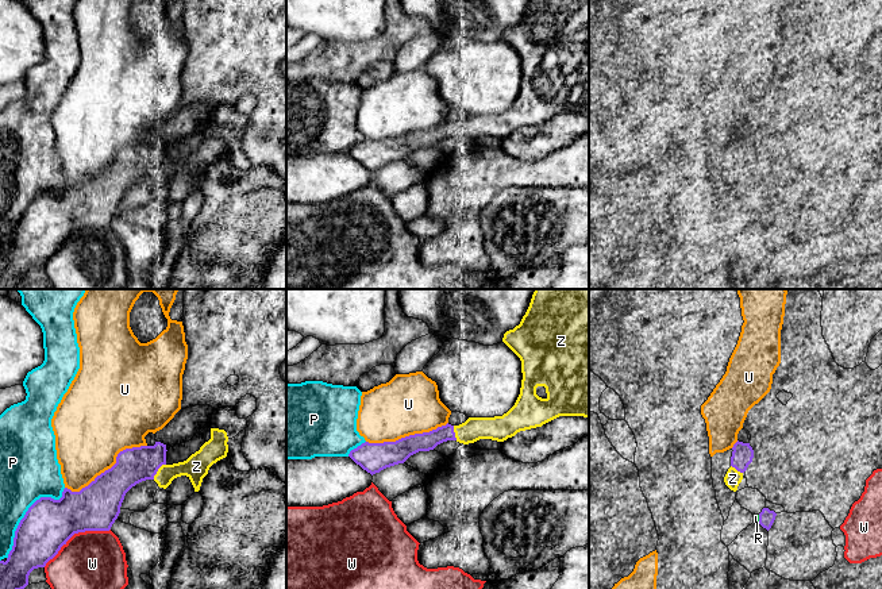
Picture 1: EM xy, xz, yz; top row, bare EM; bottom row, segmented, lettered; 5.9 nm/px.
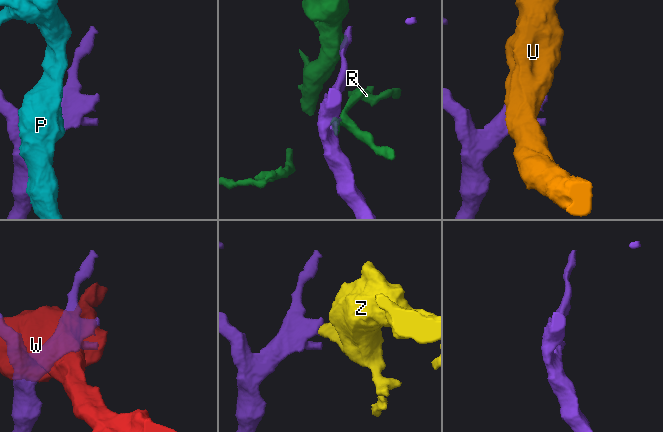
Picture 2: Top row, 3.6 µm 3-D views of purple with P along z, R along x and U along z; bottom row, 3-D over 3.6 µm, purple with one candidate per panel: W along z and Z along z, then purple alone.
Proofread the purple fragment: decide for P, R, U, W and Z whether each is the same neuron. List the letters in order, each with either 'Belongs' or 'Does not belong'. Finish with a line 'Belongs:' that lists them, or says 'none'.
P: Does not belong
R: Does not belong
U: Does not belong
W: Does not belong
Z: Belongs
Belongs: Z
====================
## What the exercise asks
Your answer must be the full listing, reproduced word for word, without its pictures.

## Task output
Picture 1: EM xy, xz, yz; top row, bare EM; bottom row, segmented, lettered; 5.9 nm/px.
Picture 2: Top row, 3.6 µm 3-D views of purple with P along z, R along x and U along z; bottom row, 3-D over 3.6 µm, purple with one candidate per panel: W along z and Z along z, then purple alone.
Proofread the purple fragment: decide for P, R, U, W and Z whether each is the same neuron. List the letters in order, each with either 'Belongs' or 'Does not belong'. Finish with a line 'Belongs:' that lists them, or says 'none'.
P: Does not belong
R: Does not belong
U: Does not belong
W: Does not belong
Z: Belongs
Belongs: Z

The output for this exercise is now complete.